Around 40,000 people marched in London yesterday to demand urgent action on climate change as new research shows the world is billowing record quantities of carbon dioxide into the atmosphere.
The three-year-old divestment campaign, which also includes Stanford University, the Rockefeller Brothers Fund and the city of Oakland in California, has doubled its membership this year and the organisers say new groups are signing up at an accelerating rate – a trend campaigners say is urgently needed.
Carbon emissions from burning fossil fuels are set to rise by 2.5 per cent to a record 40 billion tons this year, according to new research from the University of East Anglia (UEA).
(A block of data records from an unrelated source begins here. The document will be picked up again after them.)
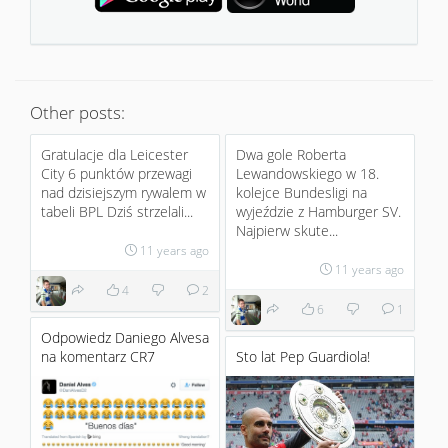
Other posts:
Gratulacje dla Leicester
Dwa gole Roberta
City 6 punktów przewagi
Lewandowskiego w 18.
nad dzisiejszym rywalem w
kolejce Bundesligi na
tabeli BPL Dziś strzelali...
wyjeździe z Hamburger SV.
Najpierw skute...
11 years ago
11 years ago
4
2
6
1
Odpowiedz Daniego Alvesa
na komentarz CR7
Sto lat Pep Guardiola!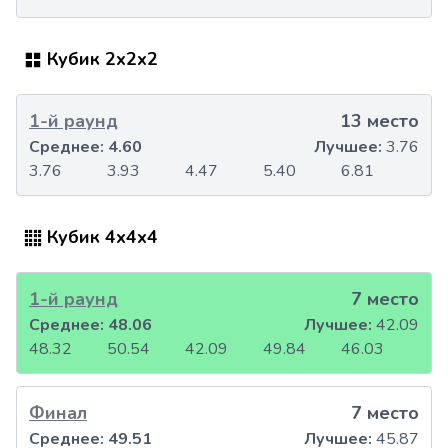
Кубик 2x2x2
1-й раунд
13 место
Среднее:
4.60
Лучшее:
3.76
3.76
3.93
4.47
5.40
6.81
Кубик 4x4x4
1-й раунд
7 место
Среднее:
48.06
Лучшее:
42.09
48.32
50.54
42.09
49.84
46.03
Финал
7 место
Среднее:
49.51
Лучшее:
45.87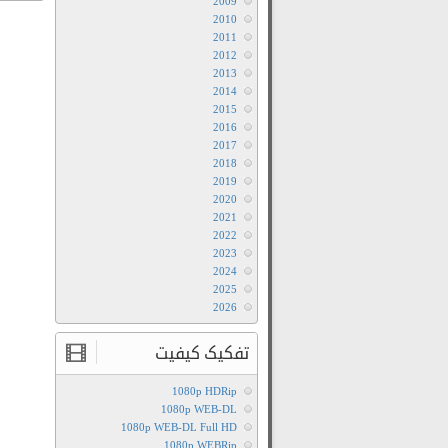
2009
2010
2011
2012
2013
2014
2015
2016
2017
2018
2019
2020
2021
2022
2023
2024
2025
2026
تفکیک کیفیت
1080p HDRip
1080p WEB-DL
1080p WEB-DL Full HD
1080p WEBRip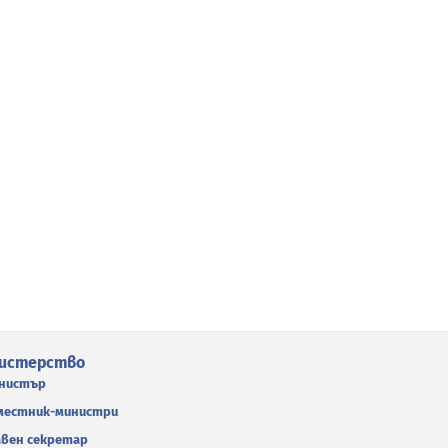
истерство
нистър
местник-министри
авен секретар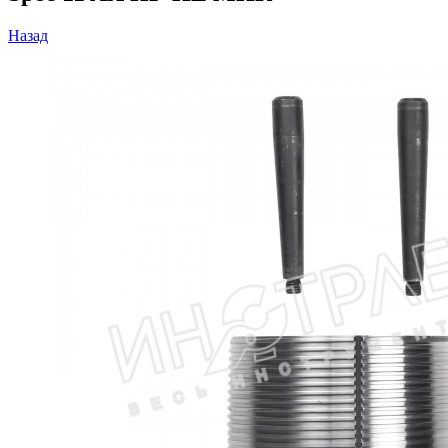
Назад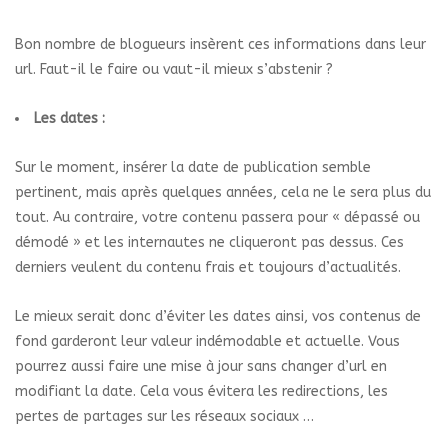
Bon nombre de blogueurs insèrent ces informations dans leur
url. Faut-il le faire ou vaut-il mieux s’abstenir ?
Les dates :
Sur le moment, insérer la date de publication semble
pertinent, mais après quelques années, cela ne le sera plus du
tout. Au contraire, votre contenu passera pour « dépassé ou
démodé » et les internautes ne cliqueront pas dessus. Ces
derniers veulent du contenu frais et toujours d’actualités.
Le mieux serait donc d’éviter les dates ainsi, vos contenus de
fond garderont leur valeur indémodable et actuelle. Vous
pourrez aussi faire une mise à jour sans changer d’url en
modifiant la date. Cela vous évitera les redirections, les
pertes de partages sur les réseaux sociaux …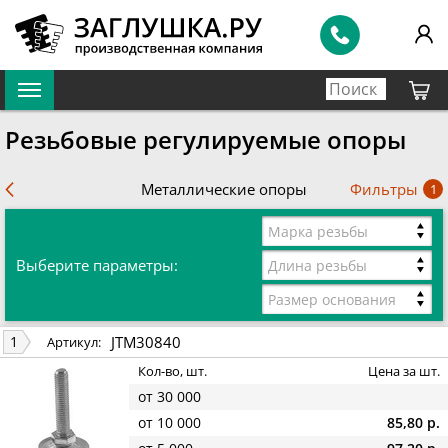
Резьбовые регулируемые опоры
Фильтры
Металлические опоры
1
Марка резьбы
Выберите параметры:
Длина резьбы
Размер основания
JTM30840
1
Артикул:
Кол-во, шт.
Цена за шт.
от 30 000
от 10 000
85,80 р.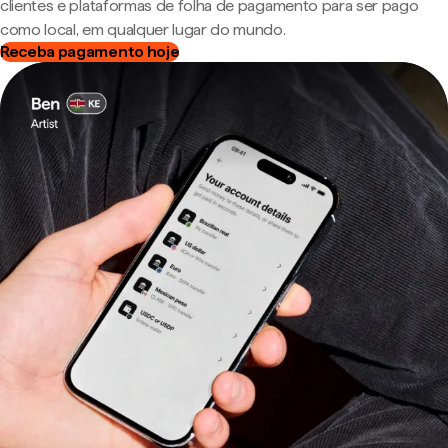
clientes e plataformas de folha de pagamento para ser pago
como local, em qualquer lugar do mundo.
Receba pagamento hoje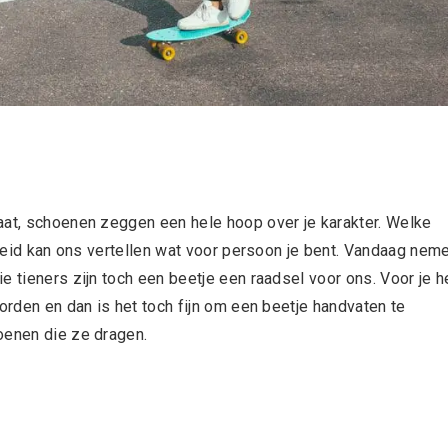
aat, schoenen zeggen een hele hoop over je karakter. Welke
elheid kan ons vertellen wat voor persoon je bent. Vandaag nem
e tieners zijn toch een beetje een raadsel voor ons. Voor je h
worden en dan is het toch fijn om een beetje handvaten te
oenen die ze dragen.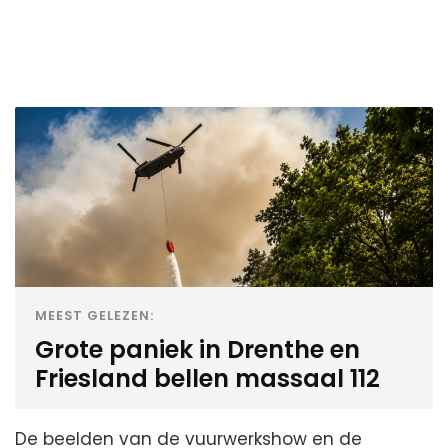
MEEST GELEZEN:
Grote paniek in Drenthe en
Friesland bellen massaal 112
De beelden van de vuurwerkshow en de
At this rate, within 30 years the world will use up its “CO2 emission quota” – the amount of carbon dioxide it can pump into the atmosphere before catastrophic climate change becomes inevitable – the researchers say.
Scientists have calculated that the world’s future carbon emissions cannot exceed 1,200 billion tons if it is to have a reasonable chance of keeping global warming to 2C – the point beyond which the consequences become increasingly devastating. Once in the atmosphere, CO2 can remain there for hundreds of years.
The demonstration comes ahead of a UN climate-change summit in New York tomorrow where world leaders including David Cameron and the US President, Barack Obama, are expected to announce a major forest-restoration programme as they seek to inject some momentum into talks to agree a meaningful treaty to tackle climate change next year.
The divestment movement has 500 wealthy individuals and 168 institutions, mostly from the US, but also from Europe, Australia, Africa and the UK. The UK’s contribution comprises seven institutions with a combined investment portfolio of just £250m.
“It is disappointing that only seven of the 168 institutions who have pledged to invest in greener energy rather than fossil fuels are British,” said James Arbib, the founder of the UK’s Tellus Mater Foundation, a grant-making environmental trust that is one of the seven.
“UK organisations need to wake up and join the global movement away from non-renewable energy before it is too late,” he added.
The World Council of Churches – a fellowship of about 300 churches that represent 590 million people in 150 countries – is another recent addition to the dirty-energy divestment campaign.
Professor Dave Reay, of the University of Edinburgh, said the latest UEA research about the escalation in carbon emissions – which exacerbate global warming by trapping heat in the atmosphere – was very concerning. “If this were a bank statement it would say our credit is running out. We’ve already burnt through two-thirds of our carbon allowance,” he said.